The developments are not age-restricted, but they were specifically designed to appeal to an “affluent baby boomer niche,” Mr. Zlotnick said.
Certainly, this notion is not new in Bergen County, or the rest of northern New Jersey.
The Bellaire, a 34-unit gated town-house community, overlooking the Alpine Country Club Golf Course, went on the market five years ago with prices starting at $1.6 million and rising to $3 million. But the finished product — in all its 24-foot domed-ceiling, mahogany-paneled glory — arrived at the same time as crises began detonating on Wall Street.
Units sold very slowly, and only a handful of contracts were signed in 2009, the year of the national real estate crash. Now, two units are listed as resales, one at $1.95 million and the other at $3.398 million, according to the broker, Michele Kolsky-Assatly of Coldwell Banker.
High-end sales have been on the upswing in Bergen County in 2011.

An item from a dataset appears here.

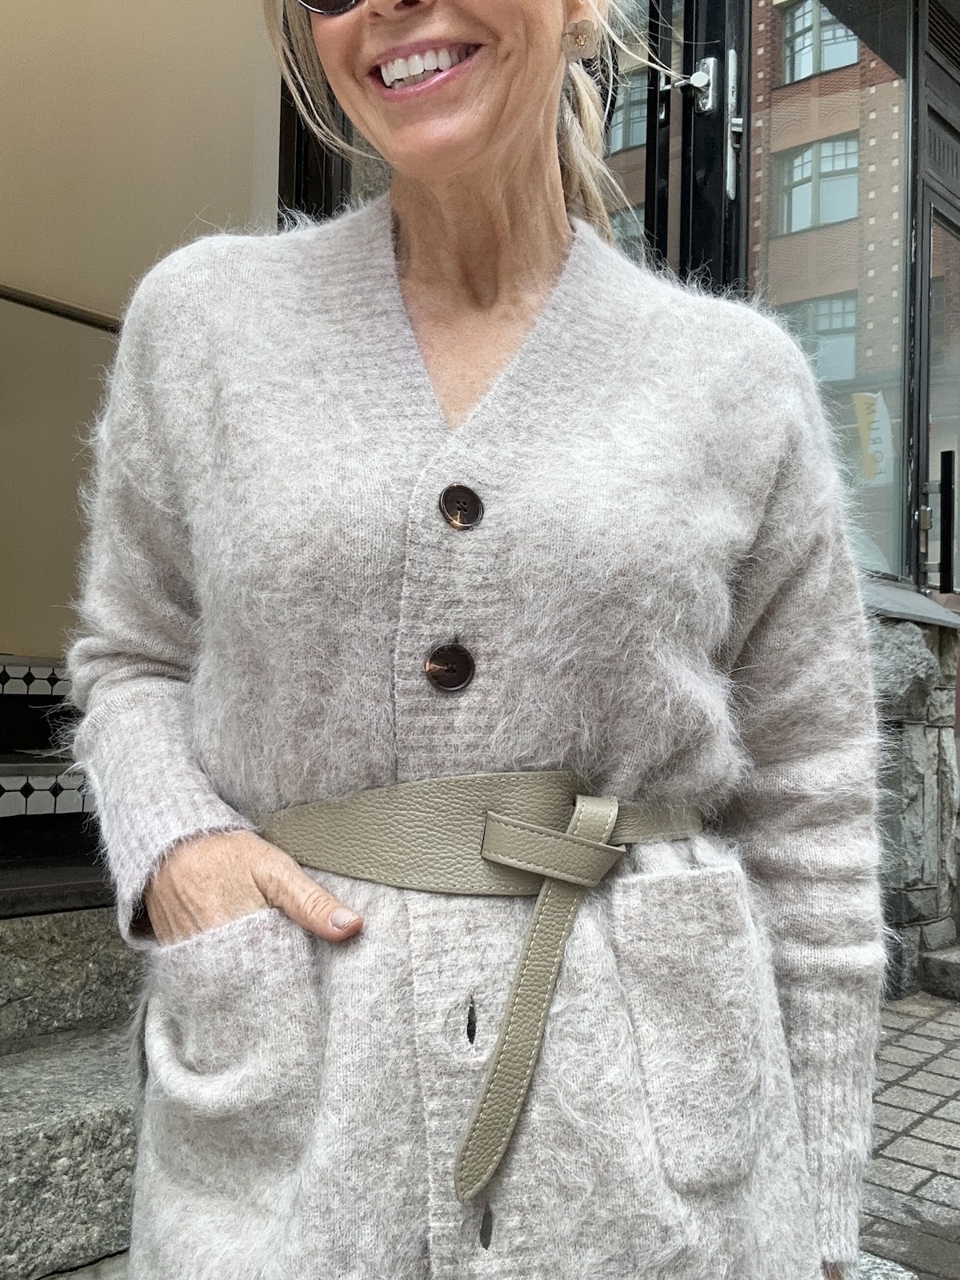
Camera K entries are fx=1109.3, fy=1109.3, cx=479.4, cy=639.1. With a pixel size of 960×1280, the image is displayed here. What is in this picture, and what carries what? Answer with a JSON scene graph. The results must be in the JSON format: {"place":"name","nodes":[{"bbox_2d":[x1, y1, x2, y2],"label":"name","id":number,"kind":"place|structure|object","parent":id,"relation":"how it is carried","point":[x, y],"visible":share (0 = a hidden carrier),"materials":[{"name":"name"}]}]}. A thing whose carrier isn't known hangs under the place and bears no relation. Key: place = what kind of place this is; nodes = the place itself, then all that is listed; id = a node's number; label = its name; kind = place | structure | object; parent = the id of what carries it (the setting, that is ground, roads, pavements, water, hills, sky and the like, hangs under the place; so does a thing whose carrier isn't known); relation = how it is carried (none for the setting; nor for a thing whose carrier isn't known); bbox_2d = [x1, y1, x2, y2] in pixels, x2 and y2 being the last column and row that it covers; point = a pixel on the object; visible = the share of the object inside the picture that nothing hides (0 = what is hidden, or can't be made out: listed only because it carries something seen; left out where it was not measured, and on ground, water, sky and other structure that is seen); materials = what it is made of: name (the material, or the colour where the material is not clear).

Seven percent of total sales in Bergen involved houses sold for $1 million to $1.25 million, according to Jeffrey Otteau, the president of the Otteau Valuation Group of New Brunswick, which analyzes sales data for the industry. That is the highest percentage of sales in that category of any county, Mr. Otteau said; Morris and Hudson counties each had only 3.3 percent of total sales in that niche.
In the few towns where sales price averages about $1 million — Saddle River, for instance — values have increased by 2.5 percent this year while prices continued to decline statewide, the analyst said.
Affluent towns also have few foreclosures in process, and prices won’t be affected when the state’s big backlog of foreclosed properties eventually hits the market, Mr. Otteau noted.
Still, he suggested, a niche is just a niche: “The phenomenon of ultraluxury, 4,000-to-5,000-square-foot ‘downsizers’ selling well is particular to only a very few communities in northern New Jersey.”
Mr. Pasquale, who worked with several large development firms before starting his own consulting business, said he thought the wealthiest buyers were leading the pack on the way to overall market recovery.
“Many of these buyers are savvy entrepreneurs with strong connections to the financial markets,” he said. “I think they are leaders in buyer sentiment.”